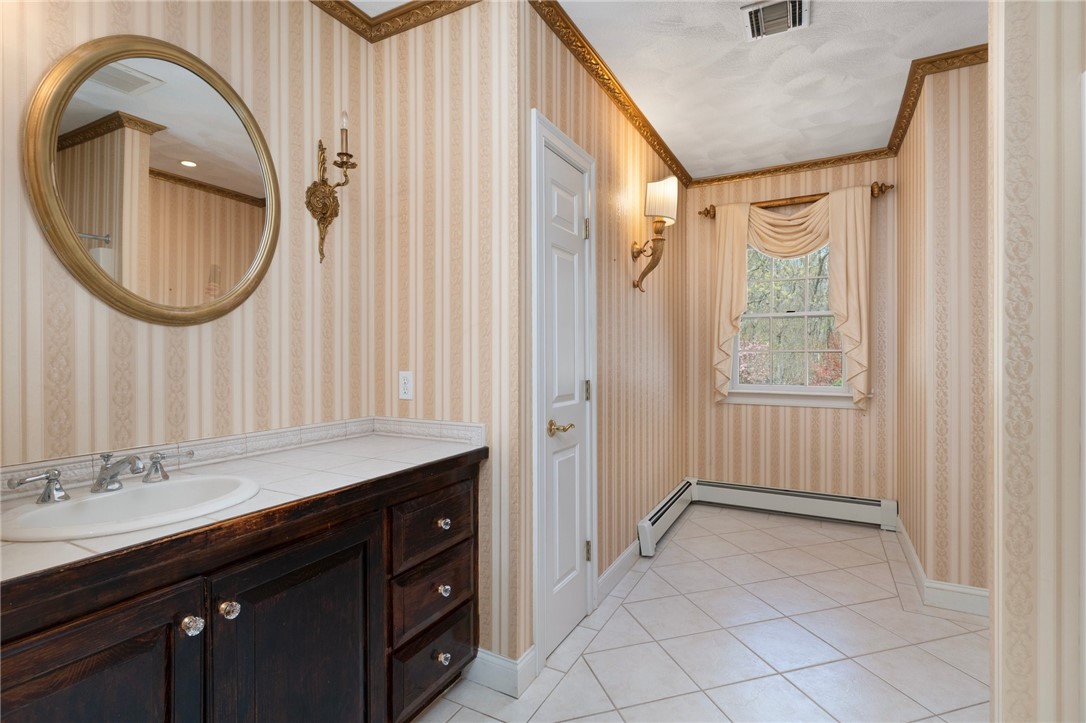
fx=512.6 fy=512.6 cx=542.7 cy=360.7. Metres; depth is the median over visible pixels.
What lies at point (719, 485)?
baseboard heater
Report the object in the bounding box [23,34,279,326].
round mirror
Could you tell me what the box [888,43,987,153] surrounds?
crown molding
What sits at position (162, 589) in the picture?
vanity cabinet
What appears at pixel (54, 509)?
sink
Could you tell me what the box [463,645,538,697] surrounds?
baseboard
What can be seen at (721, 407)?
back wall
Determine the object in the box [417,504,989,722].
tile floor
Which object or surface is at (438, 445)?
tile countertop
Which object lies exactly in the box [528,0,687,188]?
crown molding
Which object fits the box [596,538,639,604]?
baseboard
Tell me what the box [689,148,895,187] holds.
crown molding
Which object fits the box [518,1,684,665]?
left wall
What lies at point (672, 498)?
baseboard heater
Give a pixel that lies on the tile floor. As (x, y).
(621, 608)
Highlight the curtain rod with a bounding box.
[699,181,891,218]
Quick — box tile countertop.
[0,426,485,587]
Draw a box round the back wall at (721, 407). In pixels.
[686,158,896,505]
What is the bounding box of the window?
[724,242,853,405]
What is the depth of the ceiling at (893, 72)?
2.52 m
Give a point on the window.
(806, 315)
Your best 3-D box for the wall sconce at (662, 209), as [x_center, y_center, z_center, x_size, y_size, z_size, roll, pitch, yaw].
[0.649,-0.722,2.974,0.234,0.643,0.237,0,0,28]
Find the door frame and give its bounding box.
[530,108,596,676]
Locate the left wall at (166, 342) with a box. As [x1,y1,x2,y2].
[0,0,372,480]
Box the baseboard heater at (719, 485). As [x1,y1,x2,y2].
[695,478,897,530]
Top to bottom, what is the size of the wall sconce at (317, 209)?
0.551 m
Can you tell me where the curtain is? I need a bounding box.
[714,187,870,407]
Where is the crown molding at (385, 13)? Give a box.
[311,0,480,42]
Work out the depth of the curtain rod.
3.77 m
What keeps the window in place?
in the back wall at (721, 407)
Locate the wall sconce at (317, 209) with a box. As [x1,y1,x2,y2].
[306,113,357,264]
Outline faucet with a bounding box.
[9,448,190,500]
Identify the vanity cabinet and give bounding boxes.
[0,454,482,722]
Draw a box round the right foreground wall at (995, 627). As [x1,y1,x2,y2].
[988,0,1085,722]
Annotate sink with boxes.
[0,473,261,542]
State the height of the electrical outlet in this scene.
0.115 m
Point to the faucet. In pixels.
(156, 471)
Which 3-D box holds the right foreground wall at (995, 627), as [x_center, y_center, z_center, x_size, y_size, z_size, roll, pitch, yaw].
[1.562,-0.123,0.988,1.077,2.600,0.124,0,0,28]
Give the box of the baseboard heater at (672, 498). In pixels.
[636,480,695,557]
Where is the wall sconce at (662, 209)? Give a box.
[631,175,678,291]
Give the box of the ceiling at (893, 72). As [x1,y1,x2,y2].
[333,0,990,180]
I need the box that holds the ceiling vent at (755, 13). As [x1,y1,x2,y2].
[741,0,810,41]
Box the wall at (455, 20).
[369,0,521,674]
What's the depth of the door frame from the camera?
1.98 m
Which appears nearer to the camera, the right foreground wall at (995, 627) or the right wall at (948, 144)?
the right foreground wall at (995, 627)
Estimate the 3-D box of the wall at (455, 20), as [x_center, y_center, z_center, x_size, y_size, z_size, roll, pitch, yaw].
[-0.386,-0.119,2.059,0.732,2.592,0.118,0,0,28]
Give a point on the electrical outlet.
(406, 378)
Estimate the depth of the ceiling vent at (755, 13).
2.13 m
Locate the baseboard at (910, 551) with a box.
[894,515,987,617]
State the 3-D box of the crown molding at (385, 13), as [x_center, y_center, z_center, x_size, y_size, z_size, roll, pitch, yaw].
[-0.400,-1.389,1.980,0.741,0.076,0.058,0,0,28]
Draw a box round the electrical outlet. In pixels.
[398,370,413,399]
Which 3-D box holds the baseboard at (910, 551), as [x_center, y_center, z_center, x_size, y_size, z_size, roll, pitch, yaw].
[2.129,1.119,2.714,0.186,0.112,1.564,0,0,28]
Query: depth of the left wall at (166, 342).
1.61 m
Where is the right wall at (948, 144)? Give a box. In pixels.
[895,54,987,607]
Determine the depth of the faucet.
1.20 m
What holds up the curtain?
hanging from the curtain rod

++++++++++++++++++++

* [ACTION ITEM] Images in the data above are to be skipped. Retype all other material exactly.

* [ANSWER SECTION]
fx=512.6 fy=512.6 cx=542.7 cy=360.7. Metres; depth is the median over visible pixels.
What lies at point (719, 485)?
baseboard heater
Report the object in the bounding box [23,34,279,326].
round mirror
Could you tell me what the box [888,43,987,153] surrounds?
crown molding
What sits at position (162, 589) in the picture?
vanity cabinet
What appears at pixel (54, 509)?
sink
Could you tell me what the box [463,645,538,697] surrounds?
baseboard
What can be seen at (721, 407)?
back wall
Determine the object in the box [417,504,989,722].
tile floor
Which object or surface is at (438, 445)?
tile countertop
Which object lies exactly in the box [528,0,687,188]?
crown molding
Which object fits the box [596,538,639,604]?
baseboard
Tell me what the box [689,148,895,187] holds.
crown molding
Which object fits the box [518,1,684,665]?
left wall
What lies at point (672, 498)?
baseboard heater
Give a pixel that lies on the tile floor. As (x, y).
(621, 608)
Highlight the curtain rod with a bounding box.
[699,181,891,218]
Quick — box tile countertop.
[0,426,485,587]
Draw a box round the back wall at (721, 407). In pixels.
[686,158,896,505]
What is the bounding box of the window?
[724,242,853,405]
What is the depth of the ceiling at (893, 72)?
2.52 m
Give a point on the window.
(806, 315)
Your best 3-D box for the wall sconce at (662, 209), as [x_center, y_center, z_center, x_size, y_size, z_size, roll, pitch, yaw].
[0.649,-0.722,2.974,0.234,0.643,0.237,0,0,28]
Find the door frame and give its bounding box.
[530,108,596,676]
Locate the left wall at (166, 342) with a box. As [x1,y1,x2,y2].
[0,0,372,480]
Box the baseboard heater at (719, 485). As [x1,y1,x2,y2].
[695,478,897,530]
Top to bottom, what is the size of the wall sconce at (317, 209)?
0.551 m
Can you tell me where the curtain is? I need a bounding box.
[714,187,870,407]
Where is the crown molding at (385, 13)? Give a box.
[311,0,480,42]
Work out the depth of the curtain rod.
3.77 m
What keeps the window in place?
in the back wall at (721, 407)
Locate the wall sconce at (317, 209) with a box. As [x1,y1,x2,y2].
[306,113,357,264]
Outline faucet with a bounding box.
[9,448,190,500]
Identify the vanity cabinet and give bounding boxes.
[0,454,482,722]
Draw a box round the right foreground wall at (995, 627). As [x1,y1,x2,y2].
[988,0,1085,722]
Annotate sink with boxes.
[0,473,261,542]
State the height of the electrical outlet in this scene.
0.115 m
Point to the faucet. In pixels.
(156, 471)
Which 3-D box holds the right foreground wall at (995, 627), as [x_center, y_center, z_center, x_size, y_size, z_size, roll, pitch, yaw].
[1.562,-0.123,0.988,1.077,2.600,0.124,0,0,28]
Give the box of the baseboard heater at (672, 498). In pixels.
[636,480,695,557]
Where is the wall sconce at (662, 209)? Give a box.
[631,175,678,291]
Give the box of the ceiling at (893, 72). As [x1,y1,x2,y2].
[333,0,990,180]
I need the box that holds the ceiling vent at (755, 13). As [x1,y1,x2,y2].
[741,0,810,41]
Box the wall at (455, 20).
[369,0,521,674]
What's the depth of the door frame from the camera?
1.98 m
Which appears nearer to the camera, the right foreground wall at (995, 627) or the right wall at (948, 144)?
the right foreground wall at (995, 627)
Estimate the 3-D box of the wall at (455, 20), as [x_center, y_center, z_center, x_size, y_size, z_size, roll, pitch, yaw].
[-0.386,-0.119,2.059,0.732,2.592,0.118,0,0,28]
Give a point on the electrical outlet.
(406, 378)
Estimate the depth of the ceiling vent at (755, 13).
2.13 m
Locate the baseboard at (910, 551) with a box.
[894,515,987,617]
State the 3-D box of the crown molding at (385, 13), as [x_center, y_center, z_center, x_size, y_size, z_size, roll, pitch, yaw].
[-0.400,-1.389,1.980,0.741,0.076,0.058,0,0,28]
Draw a box round the electrical outlet. In pixels.
[398,370,413,399]
Which 3-D box holds the baseboard at (910, 551), as [x_center, y_center, z_center, x_size, y_size, z_size, roll, pitch, yaw].
[2.129,1.119,2.714,0.186,0.112,1.564,0,0,28]
Query: depth of the left wall at (166, 342).
1.61 m
Where is the right wall at (948, 144)? Give a box. In pixels.
[895,54,987,607]
Determine the depth of the faucet.
1.20 m
What holds up the curtain?
hanging from the curtain rod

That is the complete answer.